───── DATA IN THIS EXERCISE ─────

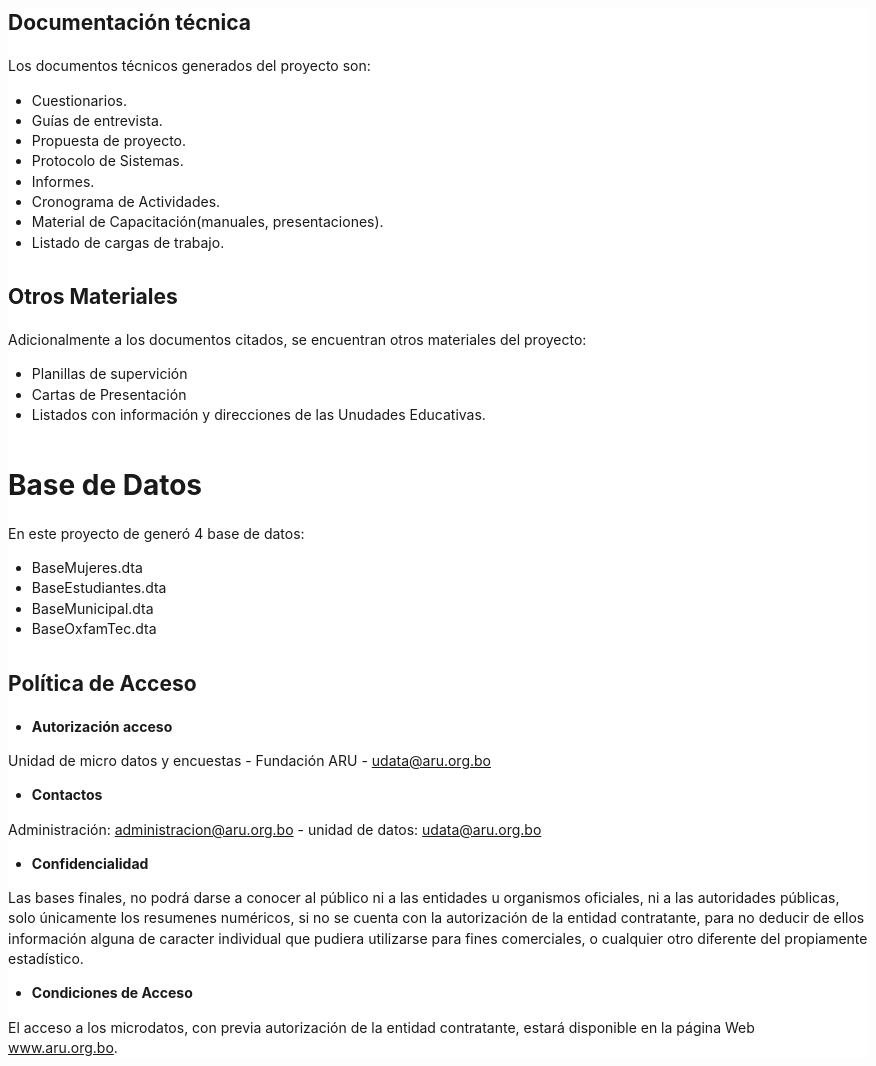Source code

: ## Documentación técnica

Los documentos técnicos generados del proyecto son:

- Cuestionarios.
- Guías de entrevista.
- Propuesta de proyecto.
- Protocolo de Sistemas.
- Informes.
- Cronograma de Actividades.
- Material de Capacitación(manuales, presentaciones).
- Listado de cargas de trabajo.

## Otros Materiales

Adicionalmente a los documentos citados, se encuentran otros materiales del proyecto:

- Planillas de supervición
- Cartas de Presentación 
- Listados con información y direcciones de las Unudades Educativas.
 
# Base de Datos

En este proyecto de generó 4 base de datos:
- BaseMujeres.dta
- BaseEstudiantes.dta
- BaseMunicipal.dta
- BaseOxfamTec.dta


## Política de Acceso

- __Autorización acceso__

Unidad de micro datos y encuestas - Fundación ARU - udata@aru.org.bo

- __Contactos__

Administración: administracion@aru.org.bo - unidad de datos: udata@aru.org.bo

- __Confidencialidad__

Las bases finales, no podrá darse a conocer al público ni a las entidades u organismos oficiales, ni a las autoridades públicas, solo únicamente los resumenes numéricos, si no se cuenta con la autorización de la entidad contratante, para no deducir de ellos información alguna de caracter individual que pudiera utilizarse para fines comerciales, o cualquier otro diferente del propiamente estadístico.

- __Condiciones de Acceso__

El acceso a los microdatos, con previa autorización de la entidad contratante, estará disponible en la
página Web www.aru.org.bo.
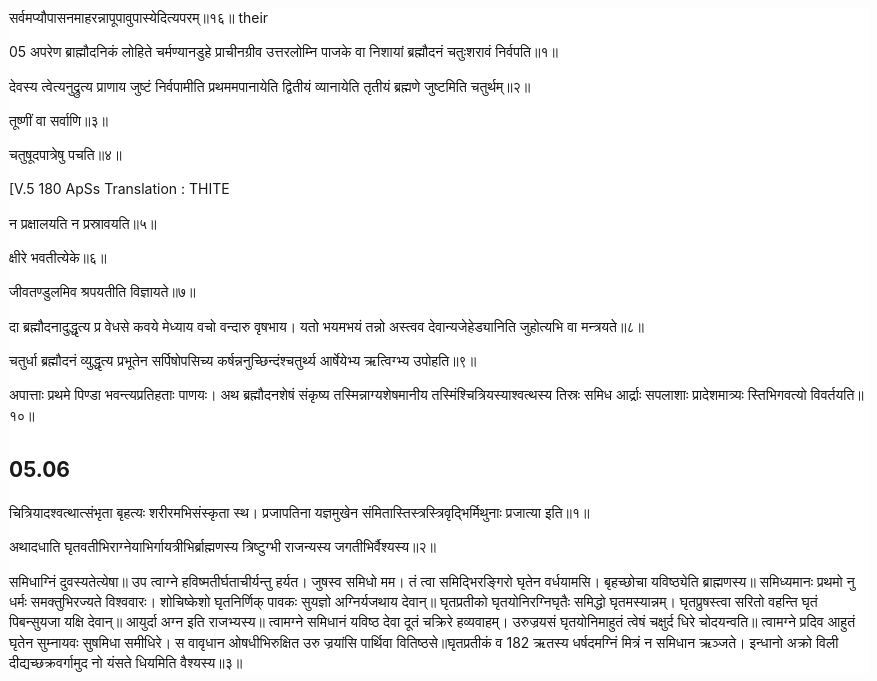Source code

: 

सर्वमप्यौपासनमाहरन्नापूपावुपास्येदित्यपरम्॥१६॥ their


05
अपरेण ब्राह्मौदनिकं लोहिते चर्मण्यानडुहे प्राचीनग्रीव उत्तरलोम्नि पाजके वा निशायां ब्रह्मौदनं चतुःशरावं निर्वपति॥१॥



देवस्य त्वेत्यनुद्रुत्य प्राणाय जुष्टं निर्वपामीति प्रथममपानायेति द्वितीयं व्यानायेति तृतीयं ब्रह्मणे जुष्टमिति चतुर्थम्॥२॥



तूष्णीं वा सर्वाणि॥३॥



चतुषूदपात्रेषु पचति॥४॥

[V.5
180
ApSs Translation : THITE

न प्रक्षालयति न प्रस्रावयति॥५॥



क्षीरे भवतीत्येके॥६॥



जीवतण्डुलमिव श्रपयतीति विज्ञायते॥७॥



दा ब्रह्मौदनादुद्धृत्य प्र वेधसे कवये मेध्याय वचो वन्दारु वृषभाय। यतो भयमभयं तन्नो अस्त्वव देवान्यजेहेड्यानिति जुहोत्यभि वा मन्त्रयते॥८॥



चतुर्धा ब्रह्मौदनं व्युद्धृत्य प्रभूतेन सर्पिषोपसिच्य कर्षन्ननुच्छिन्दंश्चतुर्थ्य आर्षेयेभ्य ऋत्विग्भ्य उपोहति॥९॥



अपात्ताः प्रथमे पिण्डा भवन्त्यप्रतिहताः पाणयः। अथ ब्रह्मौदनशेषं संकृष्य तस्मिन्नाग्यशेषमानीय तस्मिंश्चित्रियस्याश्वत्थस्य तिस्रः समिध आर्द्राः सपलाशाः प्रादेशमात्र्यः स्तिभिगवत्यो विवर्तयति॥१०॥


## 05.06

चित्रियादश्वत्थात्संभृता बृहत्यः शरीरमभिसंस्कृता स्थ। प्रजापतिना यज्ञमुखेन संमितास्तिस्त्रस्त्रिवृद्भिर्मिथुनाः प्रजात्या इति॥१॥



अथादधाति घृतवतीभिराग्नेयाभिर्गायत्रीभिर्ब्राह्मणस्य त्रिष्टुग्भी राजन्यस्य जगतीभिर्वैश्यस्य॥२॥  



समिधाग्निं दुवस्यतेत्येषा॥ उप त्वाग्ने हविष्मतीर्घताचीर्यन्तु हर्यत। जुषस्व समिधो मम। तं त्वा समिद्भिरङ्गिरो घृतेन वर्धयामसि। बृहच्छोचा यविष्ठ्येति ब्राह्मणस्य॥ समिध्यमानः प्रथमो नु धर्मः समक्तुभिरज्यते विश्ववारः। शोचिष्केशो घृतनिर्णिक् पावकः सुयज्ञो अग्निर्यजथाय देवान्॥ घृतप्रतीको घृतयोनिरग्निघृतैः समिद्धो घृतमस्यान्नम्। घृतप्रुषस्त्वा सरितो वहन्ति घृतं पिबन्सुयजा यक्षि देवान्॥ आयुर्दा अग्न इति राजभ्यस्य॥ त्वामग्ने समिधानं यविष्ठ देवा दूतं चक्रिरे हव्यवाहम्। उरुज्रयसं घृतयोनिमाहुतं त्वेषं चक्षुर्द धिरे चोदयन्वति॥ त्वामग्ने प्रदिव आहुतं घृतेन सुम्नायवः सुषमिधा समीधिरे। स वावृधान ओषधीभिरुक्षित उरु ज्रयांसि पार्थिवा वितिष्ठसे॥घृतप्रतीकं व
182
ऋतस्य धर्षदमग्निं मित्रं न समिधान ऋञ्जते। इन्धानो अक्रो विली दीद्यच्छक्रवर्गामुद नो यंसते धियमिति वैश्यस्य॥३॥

─────

### WHAT THE EXERCISE ASKS
Output the records above exactly, leaving out pictures.

### SOLUTION TO THE PROBLEM
Source code

: ## Documentación técnica

Los documentos técnicos generados del proyecto son:

- Cuestionarios.
- Guías de entrevista.
- Propuesta de proyecto.
- Protocolo de Sistemas.
- Informes.
- Cronograma de Actividades.
- Material de Capacitación(manuales, presentaciones).
- Listado de cargas de trabajo.

## Otros Materiales

Adicionalmente a los documentos citados, se encuentran otros materiales del proyecto:

- Planillas de supervición
- Cartas de Presentación 
- Listados con información y direcciones de las Unudades Educativas.
 
# Base de Datos

En este proyecto de generó 4 base de datos:
- BaseMujeres.dta
- BaseEstudiantes.dta
- BaseMunicipal.dta
- BaseOxfamTec.dta


## Política de Acceso

- __Autorización acceso__

Unidad de micro datos y encuestas - Fundación ARU - udata@aru.org.bo

- __Contactos__

Administración: administracion@aru.org.bo - unidad de datos: udata@aru.org.bo

- __Confidencialidad__

Las bases finales, no podrá darse a conocer al público ni a las entidades u organismos oficiales, ni a las autoridades públicas, solo únicamente los resumenes numéricos, si no se cuenta con la autorización de la entidad contratante, para no deducir de ellos información alguna de caracter individual que pudiera utilizarse para fines comerciales, o cualquier otro diferente del propiamente estadístico.

- __Condiciones de Acceso__

El acceso a los microdatos, con previa autorización de la entidad contratante, estará disponible en la
página Web www.aru.org.bo.
Source code

: 

सर्वमप्यौपासनमाहरन्नापूपावुपास्येदित्यपरम्॥१६॥ their


05
अपरेण ब्राह्मौदनिकं लोहिते चर्मण्यानडुहे प्राचीनग्रीव उत्तरलोम्नि पाजके वा निशायां ब्रह्मौदनं चतुःशरावं निर्वपति॥१॥



देवस्य त्वेत्यनुद्रुत्य प्राणाय जुष्टं निर्वपामीति प्रथममपानायेति द्वितीयं व्यानायेति तृतीयं ब्रह्मणे जुष्टमिति चतुर्थम्॥२॥



तूष्णीं वा सर्वाणि॥३॥



चतुषूदपात्रेषु पचति॥४॥

[V.5
180
ApSs Translation : THITE

न प्रक्षालयति न प्रस्रावयति॥५॥



क्षीरे भवतीत्येके॥६॥



जीवतण्डुलमिव श्रपयतीति विज्ञायते॥७॥



दा ब्रह्मौदनादुद्धृत्य प्र वेधसे कवये मेध्याय वचो वन्दारु वृषभाय। यतो भयमभयं तन्नो अस्त्वव देवान्यजेहेड्यानिति जुहोत्यभि वा मन्त्रयते॥८॥



चतुर्धा ब्रह्मौदनं व्युद्धृत्य प्रभूतेन सर्पिषोपसिच्य कर्षन्ननुच्छिन्दंश्चतुर्थ्य आर्षेयेभ्य ऋत्विग्भ्य उपोहति॥९॥



अपात्ताः प्रथमे पिण्डा भवन्त्यप्रतिहताः पाणयः। अथ ब्रह्मौदनशेषं संकृष्य तस्मिन्नाग्यशेषमानीय तस्मिंश्चित्रियस्याश्वत्थस्य तिस्रः समिध आर्द्राः सपलाशाः प्रादेशमात्र्यः स्तिभिगवत्यो विवर्तयति॥१०॥


## 05.06

चित्रियादश्वत्थात्संभृता बृहत्यः शरीरमभिसंस्कृता स्थ। प्रजापतिना यज्ञमुखेन संमितास्तिस्त्रस्त्रिवृद्भिर्मिथुनाः प्रजात्या इति॥१॥



अथादधाति घृतवतीभिराग्नेयाभिर्गायत्रीभिर्ब्राह्मणस्य त्रिष्टुग्भी राजन्यस्य जगतीभिर्वैश्यस्य॥२॥  



समिधाग्निं दुवस्यतेत्येषा॥ उप त्वाग्ने हविष्मतीर्घताचीर्यन्तु हर्यत। जुषस्व समिधो मम। तं त्वा समिद्भिरङ्गिरो घृतेन वर्धयामसि। बृहच्छोचा यविष्ठ्येति ब्राह्मणस्य॥ समिध्यमानः प्रथमो नु धर्मः समक्तुभिरज्यते विश्ववारः। शोचिष्केशो घृतनिर्णिक् पावकः सुयज्ञो अग्निर्यजथाय देवान्॥ घृतप्रतीको घृतयोनिरग्निघृतैः समिद्धो घृतमस्यान्नम्। घृतप्रुषस्त्वा सरितो वहन्ति घृतं पिबन्सुयजा यक्षि देवान्॥ आयुर्दा अग्न इति राजभ्यस्य॥ त्वामग्ने समिधानं यविष्ठ देवा दूतं चक्रिरे हव्यवाहम्। उरुज्रयसं घृतयोनिमाहुतं त्वेषं चक्षुर्द धिरे चोदयन्वति॥ त्वामग्ने प्रदिव आहुतं घृतेन सुम्नायवः सुषमिधा समीधिरे। स वावृधान ओषधीभिरुक्षित उरु ज्रयांसि पार्थिवा वितिष्ठसे॥घृतप्रतीकं व
182
ऋतस्य धर्षदमग्निं मित्रं न समिधान ऋञ्जते। इन्धानो अक्रो विली दीद्यच्छक्रवर्गामुद नो यंसते धियमिति वैश्यस्य॥३॥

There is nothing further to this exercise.